No hay para dónde

Como todos los días, me levanté tempranito. Lo que estaba soñando una hora antes me inquietaba: las imágenes se me agolpaban, confusas. Me veía caminando entre las vías del tren, portando a las espaldas a mi chamaco, al que sujetaba con un rebozo que me terciaba y amarraba al pecho. Instantes después, ya no era un niño, sino un fusil el que me colgaba atrás, mientras la pisada recia de mis botas resonaba con rabia en callejones indecibles del barrio. Enseguida, ya no era el fusil, sino una guitarra que cargaba atrás, igualmente, como rifle, y me acomodaba en un rincón del mercado para trovar la música que le gusta a ese auditorio. Me desperté con temores y esperanzas.
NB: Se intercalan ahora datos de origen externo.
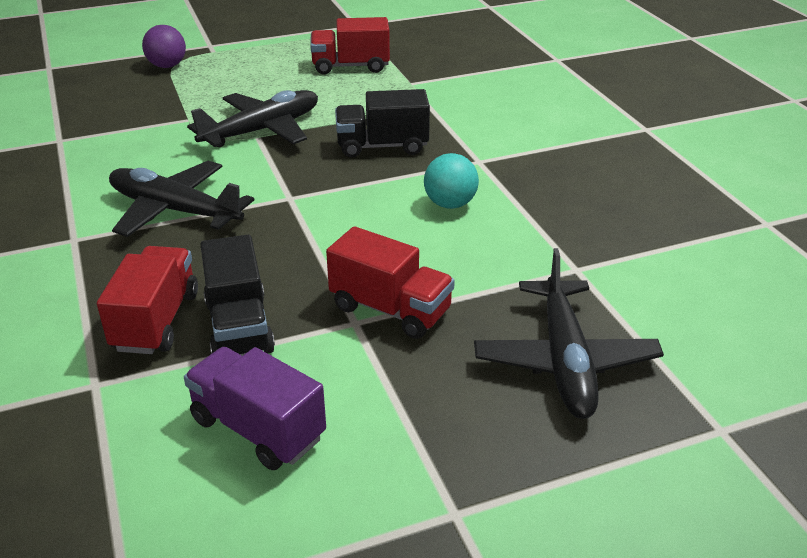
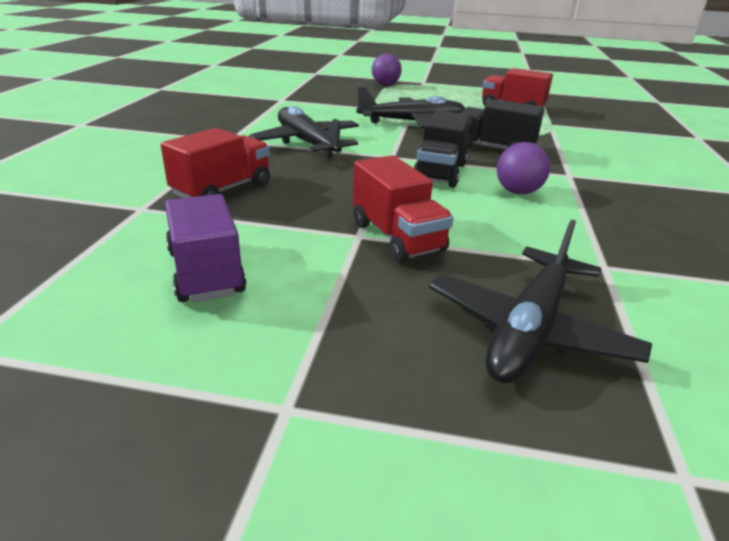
camera: 30 degrees right, 5 degrees down
(239, 326) = (271, 210): black truck -> black truck (440, 173)
(450, 204) = (518, 192): turquoise ball -> purple ball

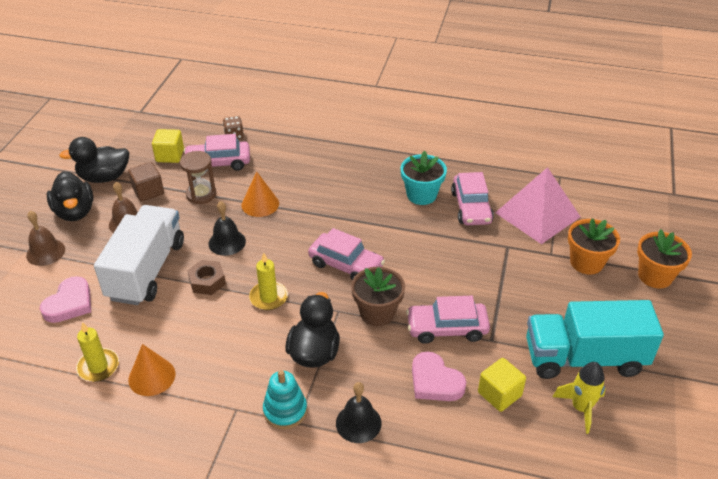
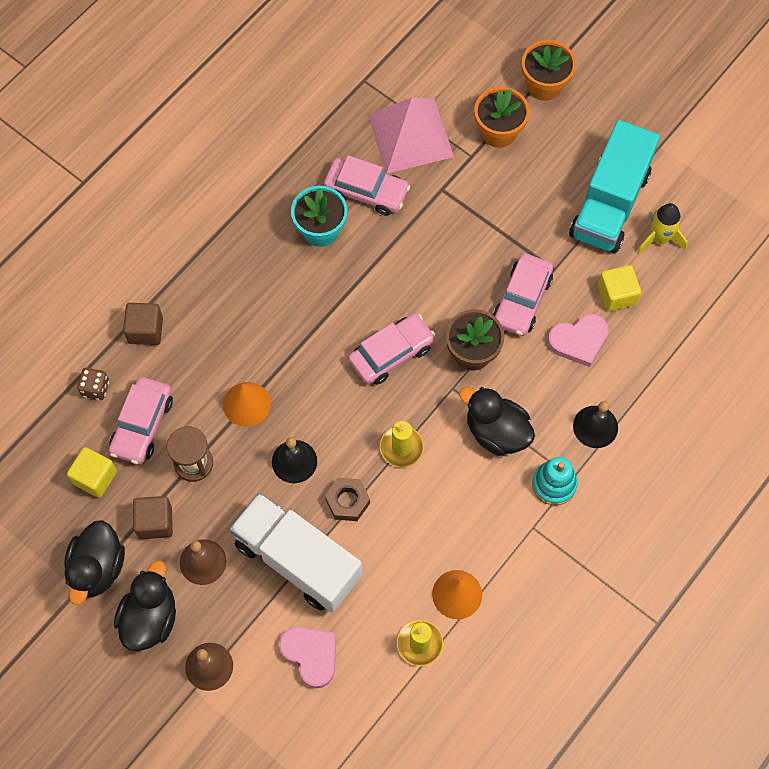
camera: 65 degrees left, 25 degrees up
(75, 212) = (150, 618): black duck -> black duck turned 75 degrees counterclockwise
(288, 142) = (145, 330): none -> brown cube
En reuniones, varios me han preguntado por qué sigo aquí, y no le hago caso al consejo (“de mala leche”) del presidente municipal aquella vez en que le hicimos una manifestación allá, en el Centro Cívico: “deje de padecer y, mejor, váyase a un lugar con comodidades”, me dijo cuando le reclamábamos que, a pesar de que vivimos en la capital del estado, llevábamos semanas sin agua en casa y, a cambio, las calles principales estaban llenas de zanjas; al pasar por los charcos, los coches o los camiones repartidores nos empapaban. Todos se dieron cuenta de lo que me sugirió.
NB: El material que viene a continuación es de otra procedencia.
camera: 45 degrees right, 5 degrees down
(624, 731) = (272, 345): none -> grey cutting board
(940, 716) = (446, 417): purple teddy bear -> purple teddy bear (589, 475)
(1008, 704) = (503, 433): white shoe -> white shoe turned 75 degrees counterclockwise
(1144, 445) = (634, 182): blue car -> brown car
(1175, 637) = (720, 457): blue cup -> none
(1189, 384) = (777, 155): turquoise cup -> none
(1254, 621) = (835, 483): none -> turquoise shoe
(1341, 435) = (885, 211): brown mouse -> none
En esa ocasión, también nos quejamos porque no tenemos transporte público suficiente ni con rutas y horarios adecuados; que necesitamos caminar muchísimo para tomar el camión que nos acerque al trabajo, a la fábrica o a la escuela, rogando a Dios que pase la ruta y se detenga a subirnos; después, al terminar la jornada laboral o la escuela (como mi hija, que va a la prepa en el turno vespertino), le agarra la noche y no pasa el camión o no la recoge. Muchas veces, terminamos haciendo todo el recorrido a pie. El presidente municipal de la capital, a pesar de haber sido electo para que resuelva todos los requerimientos públicos, sólo se sonrió y, otra vez, delante de todos, me dijo: “olvide sus problemas, ¿por qué no se compra un carrito?”.
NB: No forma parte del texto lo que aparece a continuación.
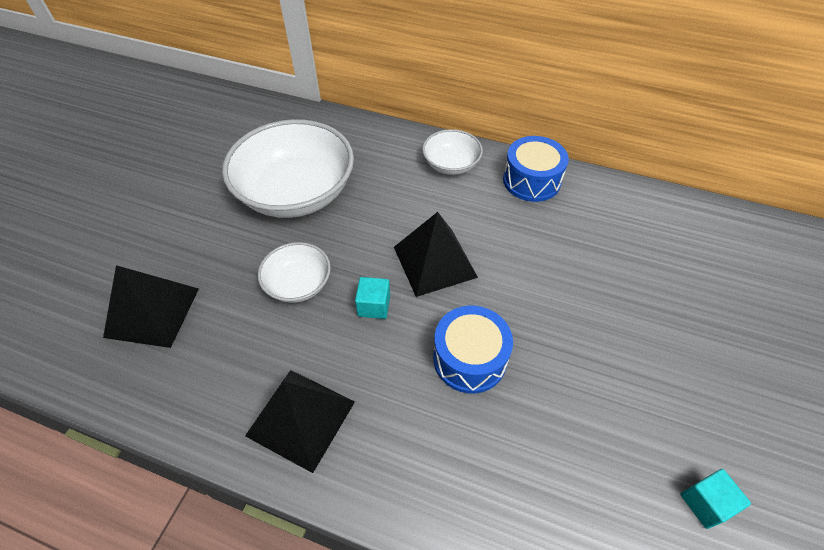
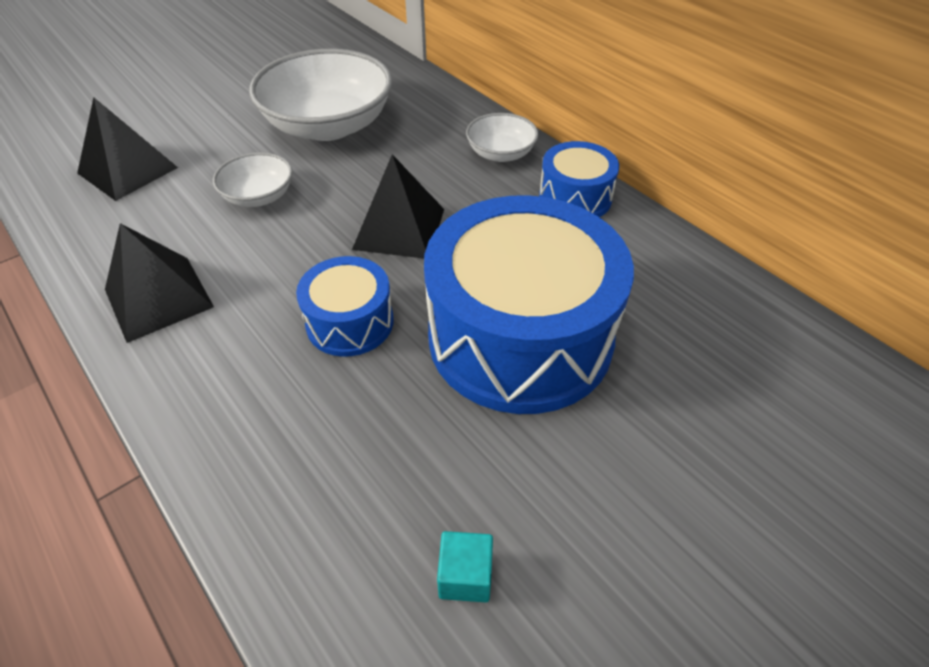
camera: 30 degrees right, 5 degrees down
(374, 306) = (306, 240): turquoise cube -> none
(590, 309) = (520, 337): none -> blue drum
A la mañana siguiente, desperté bañada en lágrimas. Había soñado que corría, alegre, en un montecito colorido, con plantas y flores, entre patos, borregos y burros que entonaban coros campiranos; enseguida, mi sueño se hundió en el pavor, pues se fue por callejones tenebrosos, inhóspitos, con basura maloliente y acumulada durante años, que testificaban desastres; en instantes de terror, me vi en la guerra, entre cardos, terrones resecos y sólo con maleza para ocultarme, mientras que, a la distancia, alguien me gritaba que me agachara y protegiera de las balas, moviéndome a rastras. Desperté agitada.
Por la tarde, nos reunimos en la casa de doña Gabriela. Los chicos jugaban con gran alboroto, se trepaban a los árboles y corrían con los perros. En la radio se escuchaba una canción. En el patio, en sillas acomodadas en círculo, cinco mujeres y tres señores platicábamos mientras les entrábamos a los tacos en salsa roja, los tamales y el atole de masa. Decíamos que tanto al estado como al presidente municipal −¡de la cabecera de Querétaro!− sólo les preocupa atender a las exigencias de dueños y directores de las empresas extranjeras, y las obras en que ahora se invierte el presupuesto público son para responder a sus intereses; mientras, nosotros “nos quedamos como el chinito”: no hay para cuándo nos resolverán nuestras demandas ni tendremos un mejor tipo de vida, pues no les importa si a nuestros hijos sólo les toca una existencia miserable; dijimos que necesitamos unirnos y hacer fuerza con otros barrios de la ciudad y del estado, que andan en las mismas luchas, para que nos haga caso este gobierno.
Durante la plática con mis vecinos, me pareció que despertaba de otro de mis sueños de futuro, pues alcancé a oír algo de la canción que estaba sonando: “… Hagamos un trato, nada definitivo. Yo quisiera contar con usted; es tan lindo saber que usted existe; uno se siente vivo. Quiero decir contar hasta dos, hasta cinco, no ya para que acuda presurosa en mi auxilio, sino para saber −y así quedar tranquilo− que usted sabe que puede contar conmigo”. Al terminar la música, el locutor dijo que la canción se llama “Hagamos un trato”, y la letra es de Mario Benedetti.